We use your information to:
- deliver the service, or handle your query
- plan and improve the services we offer
- research, however this would be in anonymised form unless we ask for your consent to use your personal information for this purpose
- personalise our services such as the nearest stops and services operating near your location
- ensure that itravelsmart app can effectively communicate with users in providing data rich information which is relevant to your requests/searches
- allow us to access meaningful statistics in relation to the most popular/less popular features within the travel app
Who else might we share your personal information with?
We do not share your information.
What is the legal basis for our use of your personal information?
Most of the personal information we process is provided to us directly by you, under the General Data Protection Regulation (GDPR), the lawful bases we rely on for using your personal information are:
- you gave us your consent (GDPR Article 6 (a) - you are able to remove your consent at any time by simply deleting the application from your device
Where will we store your information?
Your information will be securely stored on Google Firebased products (analytical data). Analytic data is received when you interact with the itrvalesmart app and website, which is referred to as “analytic data,” even if you have not created an account. For example, when you open the app, this is recorded as a session and through google analytics it provides an overview of which features within the app are more popular than others. If the app crashes the supplier can identify the cause of such crashes and fix them.

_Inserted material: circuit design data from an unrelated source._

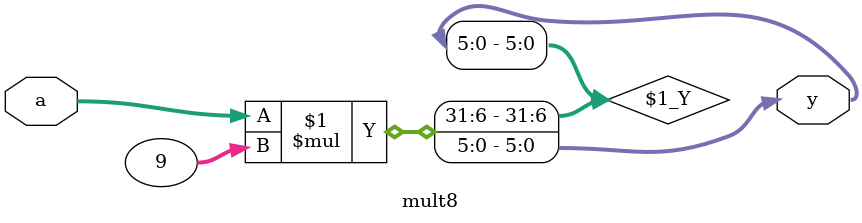
<source format=v>
module mult8 (input [2:0] a , output [5:0] y);
	assign y = a * 9;
endmodule


</source>
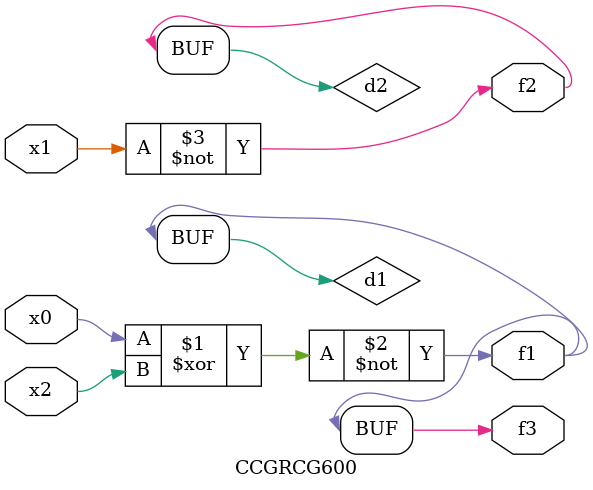
<source format=v>
module CCGRCG600(
	input x0, x1, x2,
	output f1, f2, f3
);

	wire d1, d2, d3;

	xnor (d1, x0, x2);
	nand (d2, x1);
	nor (d3, x1, x2);
	assign f1 = d1;
	assign f2 = d2;
	assign f3 = d1;
endmodule

</source>
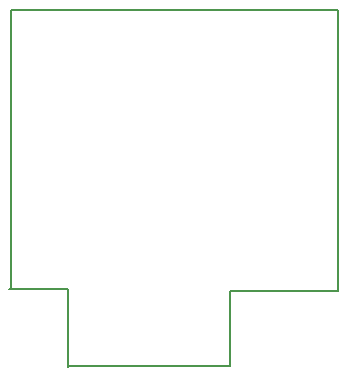
<source format=gbr>
G04 #@! TF.FileFunction,Profile,NP*
%FSLAX46Y46*%
G04 Gerber Fmt 4.6, Leading zero omitted, Abs format (unit mm)*
G04 Created by KiCad (PCBNEW 4.0.7) date 02/12/18 20:49:11*
%MOMM*%
%LPD*%
G01*
G04 APERTURE LIST*
%ADD10C,0.100000*%
%ADD11C,0.150000*%
G04 APERTURE END LIST*
D10*
D11*
X154940000Y-132715000D02*
X154940000Y-132461000D01*
X145796000Y-132715000D02*
X154940000Y-132715000D01*
X145796000Y-139065000D02*
X145796000Y-132715000D01*
X132080000Y-139065000D02*
X145796000Y-139065000D01*
X132080000Y-137922000D02*
X132080000Y-139192000D01*
X132080000Y-132588000D02*
X132080000Y-137922000D01*
X127127000Y-132588000D02*
X132080000Y-132588000D01*
X127254000Y-108966000D02*
X127762000Y-108966000D01*
X127254000Y-132588000D02*
X127254000Y-108966000D01*
X154940000Y-108966000D02*
X154940000Y-132588000D01*
X127508000Y-108966000D02*
X154940000Y-108966000D01*
M02*

</source>
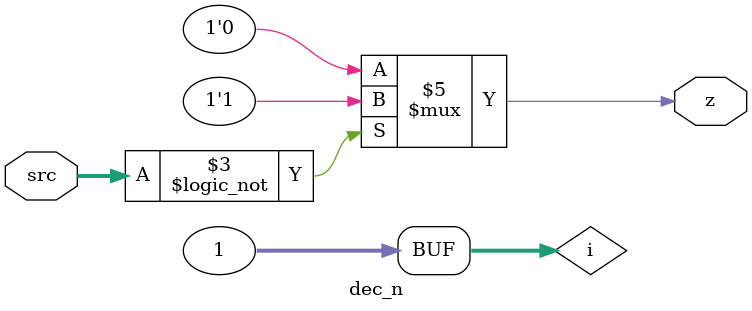
<source format=v>
module dec_n (src , z);
  parameter n = 0;
  input [n-1:0] src;
  output reg [((2**n)-1):0] z;
  integer i;
  
  always @(src)
      begin
        for (i = 0; i < 2**n; i = i+1) begin
            if (src == i) z[i] <= 1'b1;
            else z[i] <= 1'b0;
            $display ("src is %d z is %d and i is %d" ,src , z , i);
          end
      end
endmodule
  
  
  

</source>
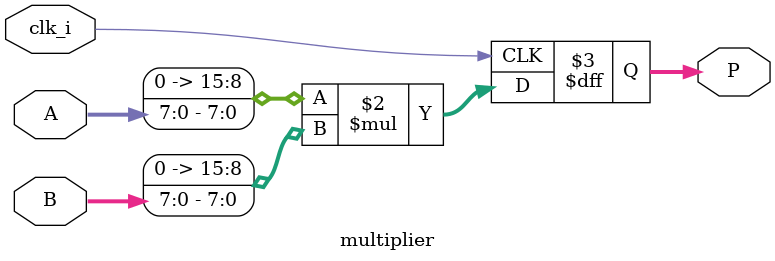
<source format=v>
module multiplier (
	input clk_i,
	input [7:0] A,
	input [7:0] B,
	output reg [15:0] P
);
	
	always @(posedge clk_i) begin
		 P = {8'b00000000,A}*{8'b00000000,B};
	end
	
endmodule
	
	


</source>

How long will we keep your personal information?
We will only use your personal information whilst delivering the service to you and to deal with any questions or complaints that we may receive about this, unless the law requires us to keep it for a longer period. In practice, this means that your information will be kept for maximum of 12 months then deleted.
If we need to use your information for research or reports, your information will be anonymised and any information taken from notes (hand written or typed) during any consultation sessions will be securely destroyed. The information will continue to be used in a summarised and anonymised form in any research reports or papers that are published. The anonymised information in the papers may be of historic interest and may be held in public archives indefinitely
Under data protection law, you have rights including:
- your right of access - you have the right to ask us for copies of your personal information
- your right to rectification - you have the right to ask us to rectify information you think is inaccurate. You also have the right to ask us to complete information you think is incomplete.
- your right to erasure - you have the right to ask us to erase your personal information in certain circumstances
- your right to restriction of processing - you have the right to ask us to restrict the processing of your information in certain circumstances
- your right to data portability - you have the right to ask that we transfer the information you gave us to another organisation, or to you, in certain circumstances
You are not required to pay any charge for exercising your rights. If you make a request, we have one month to respond to you.
To make a request follow the instructions on our Data protection for you page.
How to complain if you are unhappy about how your data is used
You can complain directly to our Data Protection team online or by post:
- Contact the DPO
- By post: Data Protection Officer, 4 Civic Way, Ellesmere Port, CH65 0BE
You also have the right to complain to the Information Commissioner’s Office using the following details:
Will my personal information be accessible outside the UK?
Should the transfer of personal information outside of the UK become necessary, it will only take place if permitted by law, and then only where there are appropriate safeguards in place to protect the personal information.
In order to safeguard your personal information and ensure you have the same rights as you would if your personal information was processed in the UK we have ensured that the parent company is registered with the US/UK Privacy Shield.